In China wächst trotz sinkender Fallzahlen die Sorge vor Corona-Infektionen nach den Lockerungen der strikten Null-Covid-Politik der Regierung. Vor den Fieberkliniken des Landes standen die Menschen am Montag Schlange, um sich testen zu lassen. In der Hauptstadt Peking kauerten etwa 80 Menschen in der Kälte vor einer Fieberklinik im noblen Stadtteil Chaoyang, während Krankenwagen vorbeifuhren.

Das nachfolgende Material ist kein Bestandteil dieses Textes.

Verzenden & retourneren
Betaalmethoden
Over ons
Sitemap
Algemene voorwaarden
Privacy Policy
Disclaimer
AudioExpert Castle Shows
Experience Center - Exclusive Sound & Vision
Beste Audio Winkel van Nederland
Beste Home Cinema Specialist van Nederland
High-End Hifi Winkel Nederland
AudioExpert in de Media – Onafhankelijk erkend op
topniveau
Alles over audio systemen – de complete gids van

Ähnliche Warteschlangen bildeten sich vor Kliniken im Handelszentrum Wuhan, wo das Virus erstmals vor drei Jahren entdeckt wurde. «Im Grunde eilen jetzt alle gleichzeitig zum Kauf von Antigen-Schnelltests, haben aber auch ein wenig die Hoffnung aufgegeben, dass Covid eingedämmt werden kann», sagte eine Mitarbeiterin eines Spielzeugherstellers in der südlichen Produktionsmetropole Guangzhou.
Infizierte dürfen sich zu Hause isolieren
China hatte in der vergangenen Woche unter dem Druck regierungskritischer Proteste und einer schwächelnden Wirtschaft die bislang umfassendste Abkehr von seiner Corona-Politik verkündet. Infizierte mit mildem Verlauf dürfen sich nun auch zu Hause isolieren. Tests vor vielen Aktivitäten wurden abgeschafft und die Deaktivierung einer App vorbereitet, mit der bislang die Reiseverläufe der 1,4 Milliarden Menschen in dem Land aufgezeichnet wurden.

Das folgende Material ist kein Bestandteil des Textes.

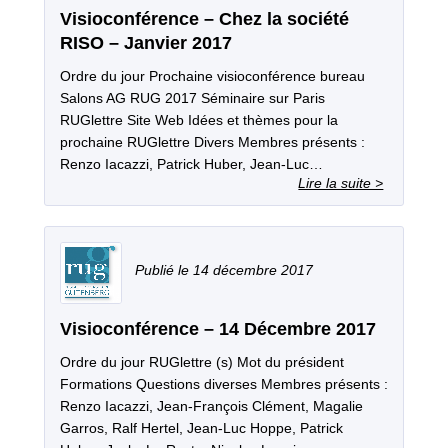
Visioconférence – Chez la société
RISO – Janvier 2017
Ordre du jour Prochaine visioconférence bureau
Salons AG RUG 2017 Séminaire sur Paris
RUGlettre Site Web Idées et thèmes pour la
prochaine RUGlettre Divers Membres présents :
Renzo Iacazzi, Patrick Huber, Jean‐Luc…
14 décembre 2017
Visioconférence – 14 Décembre 2017
Ordre du jour RUGlettre (s) Mot du président
Formations Questions diverses Membres présents :
Renzo Iacazzi, Jean-François Clément, Magalie
Garros, Ralf Hertel, Jean-Luc Hoppe, Patrick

Die Zahl der Hochrisikogebiete sank am Montag auf rund 4500 von mehr als 30'000 am 7. Dezember, als der Kurswechsel angekündigt wurde. Bislang waren nach positiven Corona-Tests ganze Orte und Stadtteile abgesperrt worden, so dass es vermehrt zu Arbeits- und Produktionsausfällen kam.
Die wirtschaftlichen Folgen der Null-Covid-Politik
Die chinesische Regierung hatte sich mit ihrer Pandemie-Strategie in eine Zwickmühle manövriert. Der Bevölkerung wurde es Ende November zu bunt, sie begehrte auf. Die Analyse zur damaligen Situation Chinas finden Sie hier.
Die Behörden raten weiterhin zum Tragen von Masken und zu Impfungen, insbesondere für ältere Menschen. Da die Volksrepublik aber aufgrund der strengen Massnahmen bislang kaum mit dem Virus in Berührung kam, ist China nach Einschätzung von Analysten schlecht auf eine Infektionswelle vorbereitet, die das fragile Gesundheitssystem unter Druck setzen und die Wirtschaft zum Erliegen bringen könnte. Die Zahl der lokalen Fälle ist in den vergangenen Tagen seit einem Höchststand Ende November zwar zurückgegangen.
Experten zufolge sind die rückläufigen Zahlen aber dem Wegfall der Testanforderungen geschuldet. Laut einem Arzt, der in der Atemwegsabteilung einer Pekinger Klinik arbeitet und von der staatlich unterstützten Zeitung «Global Times» zitiert wurde, nimmt die Zahl der Patienten zu, die auf eine Aufnahme in Notfall- und Fieberkliniken wartet. Der Leiter eines Expertenteams in Shanghai erklärte, dass der gegenwärtige Ausbruch in einem Monat seinen Höhepunkt erreichen könnte.
Aktienmärkte und Währung sind eingebrochen
Die chinesischen Aktienmärkte gaben zu Wochenbeginn auf breiter Front nach, und auch der Yuan fiel von seinem gerade erst erreichten Dreimonatshoch zurück. Anleger fürchteten, dass zunehmende Infektionen den Konsum und die Produktion beeinträchtigen könnten. Allein die Nachfrage nach Aktien chinesischer Arzneimittelhersteller, Anbieter von Masken und Anitgentests zog an.
«Bitte schützen Sie sich», warnte die Leitung einer Wohnanlage im Pekinger Stadtbezirk Dongcheng die Bewohner und erklärte, fast alle ihrer Mitarbeiter seien infiziert. «Versuchen Sie, so wenig wie möglich auszugehen», hiess es im Onlinedienst WeChat. «Seien Sie die erste Person, die Verantwortung für ihre eigene Gesundheit übernimmt, lassen Sie uns das gemeinsam angehen.»